____ Data extracts
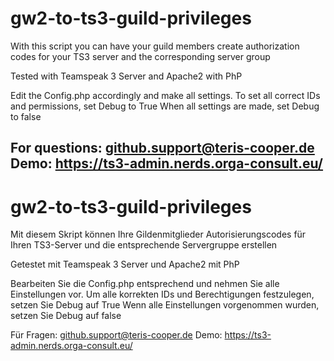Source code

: # gw2-to-ts3-guild-privileges
With this script you can have your guild members create authorization codes for your TS3 server and the corresponding server group

Tested with Teamspeak 3 Server and Apache2 with PhP

Edit the Config.php accordingly and make all settings.
To set all correct IDs and permissions, set Debug to True
When all settings are made, set Debug to false

For questions:
github.support@teris-cooper.de
Demo: https://ts3-admin.nerds.orga-consult.eu/
----------------------------------------

# gw2-to-ts3-guild-privileges
Mit diesem Skript können Ihre Gildenmitglieder Autorisierungscodes für Ihren TS3-Server und die entsprechende Servergruppe erstellen

Getestet mit Teamspeak 3 Server und Apache2 mit PhP

Bearbeiten Sie die Config.php entsprechend und nehmen Sie alle Einstellungen vor.
Um alle korrekten IDs und Berechtigungen festzulegen, setzen Sie Debug auf True
Wenn alle Einstellungen vorgenommen wurden, setzen Sie Debug auf false

Für Fragen:
github.support@teris-cooper.de
Demo: https://ts3-admin.nerds.orga-consult.eu/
________
* [Try it]
Only the pictures are to be left out; repeat everything else in the records above exactly.

* [Output of the exercise]
Source code

: # gw2-to-ts3-guild-privileges
With this script you can have your guild members create authorization codes for your TS3 server and the corresponding server group

Tested with Teamspeak 3 Server and Apache2 with PhP

Edit the Config.php accordingly and make all settings.
To set all correct IDs and permissions, set Debug to True
When all settings are made, set Debug to false

For questions:
github.support@teris-cooper.de
Demo: https://ts3-admin.nerds.orga-consult.eu/
----------------------------------------

# gw2-to-ts3-guild-privileges
Mit diesem Skript können Ihre Gildenmitglieder Autorisierungscodes für Ihren TS3-Server und die entsprechende Servergruppe erstellen

Getestet mit Teamspeak 3 Server und Apache2 mit PhP

Bearbeiten Sie die Config.php entsprechend und nehmen Sie alle Einstellungen vor.
Um alle korrekten IDs und Berechtigungen festzulegen, setzen Sie Debug auf True
Wenn alle Einstellungen vorgenommen wurden, setzen Sie Debug auf false

Für Fragen:
github.support@teris-cooper.de
Demo: https://ts3-admin.nerds.orga-consult.eu/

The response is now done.